Weaker sales and currency headwinds drove Abercrombie&Fitch into deep losses in its latest quarter, with sales expected to remain challenging over the remainder of the year.

Net sales dropped by 4% to $783.2m (consensus: $783m) over the three month to 30 July, with like-for-like sales - which are calculated on a comparable basis - down by by 4% (consensus: -4.2%).

In non-GAAP terms, the company registered a net loss of $16.8m, versus $8.6m last year.

Proforma losses per share climbed to 25 cents, against 12 cents for the comparable period of 2015.

Exchange rate headwinds cut the company´s quarterly EPS by eight cents.

By geographies, net sales Stateside for the second quarter fell 7% to $478.8m and were roughly flat at $304.4m overseas, when compared with a year ago, with the company´s boss, Arthur Martinez, attributing the brunt of the fall to its flagship and tourist locations.

Direct-to-consumer or digital sales on the other hand accounted for 23% of the company total in the latest period, in comparison to approximately 21% last year.

On a constant currency basis, and excluding certain items, the firm´s gross margins shrank by 20 basis points to 60.9%.

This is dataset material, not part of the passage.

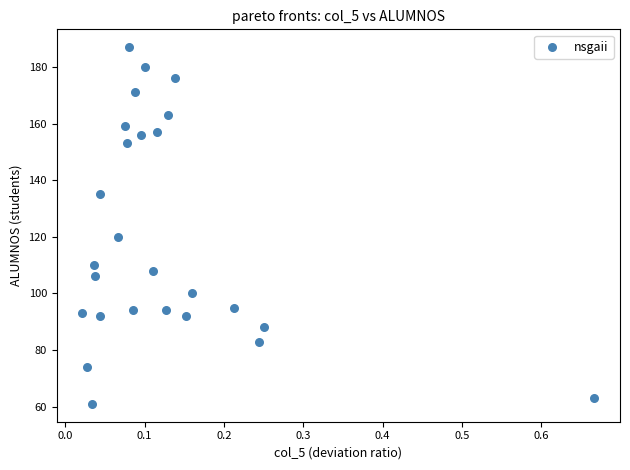

What Y value in the scatter plot is closest to 124?

120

Regarding the outlook for fiscal 2016, the company expected sales to remain "challenging" through the second half of the year, with fluctuations in exchange rates expected to knock about $25m off its sales and another $20m from operating profits - with the third quarter expected to mark the low point.

As of 1621 BST shares in the company were down by 20.13% to $18.75, wiping out their year-to-date gains.